I tell you when I took the decision to do something about it was years earlier, when I was Secretary of State for Northern Ireland, I was given a file at the end of which was a form I was asked to sign to release a paedophile murderer who had murdered an 8-year-old girl in circumstances that I won't put before this inquiry, but are still very alive in my mind. And he was to be released back into the community, indeed I think the very area where that young victim's mother and sisters lived, and I argued for days -- and this is years before 2006 -- I argued for days with my officials saying, "I will not sign this release", and I was told I legally had to sign the release.
I then said I wouldn't sign it because I hadn't made the decision, I had no power to make the decision, I won't take the responsibility of releasing this man back into the community because I knew what he had done and it was awful, too awful to describe.
Eventually, I had to sign it, under the law, and from that time I had resolved that I would do what I could to protect potential victims of child abuse of that nature if I was ever in a position to do it.

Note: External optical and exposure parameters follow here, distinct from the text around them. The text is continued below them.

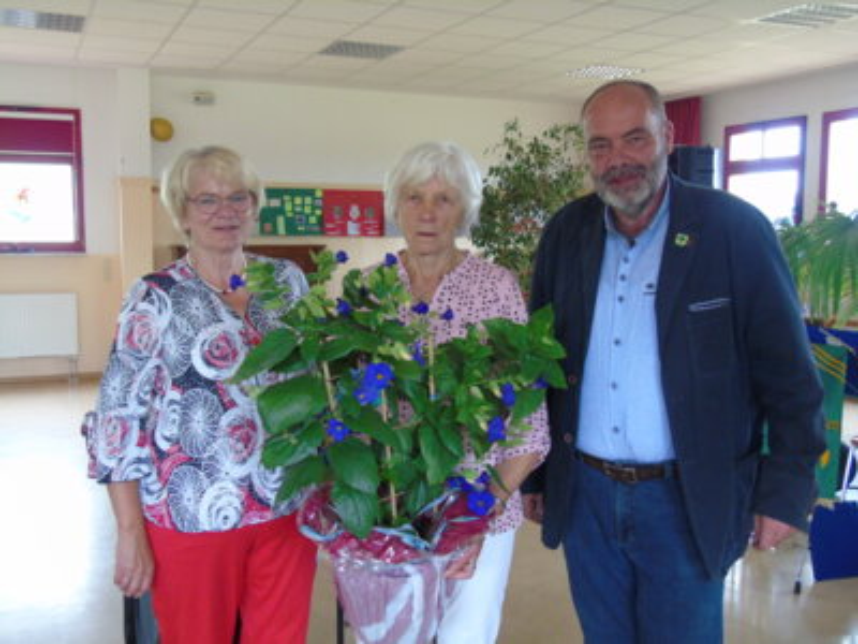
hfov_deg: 54.0
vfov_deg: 41.8
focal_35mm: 34
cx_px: 429
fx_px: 843
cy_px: 322
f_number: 3.8
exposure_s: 1/13
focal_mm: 6.1
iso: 400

When I came to the Home Office, I was aware that there were measures that would try to prohibit paedophiles gaining access to youth groups, to Scouts, schools and to other groups, but there was no such protection for single mothers with a family who were very often the target of predatory paedophiles who ingratiated themselves with the mother.
So my mind was made up before I entered the Home Office. The fact that any other group, any person like Sarah Payne or any other newspaper had reached the same conclusion was not a matter of convenience, I'm sure, in either party, but a matter of belief.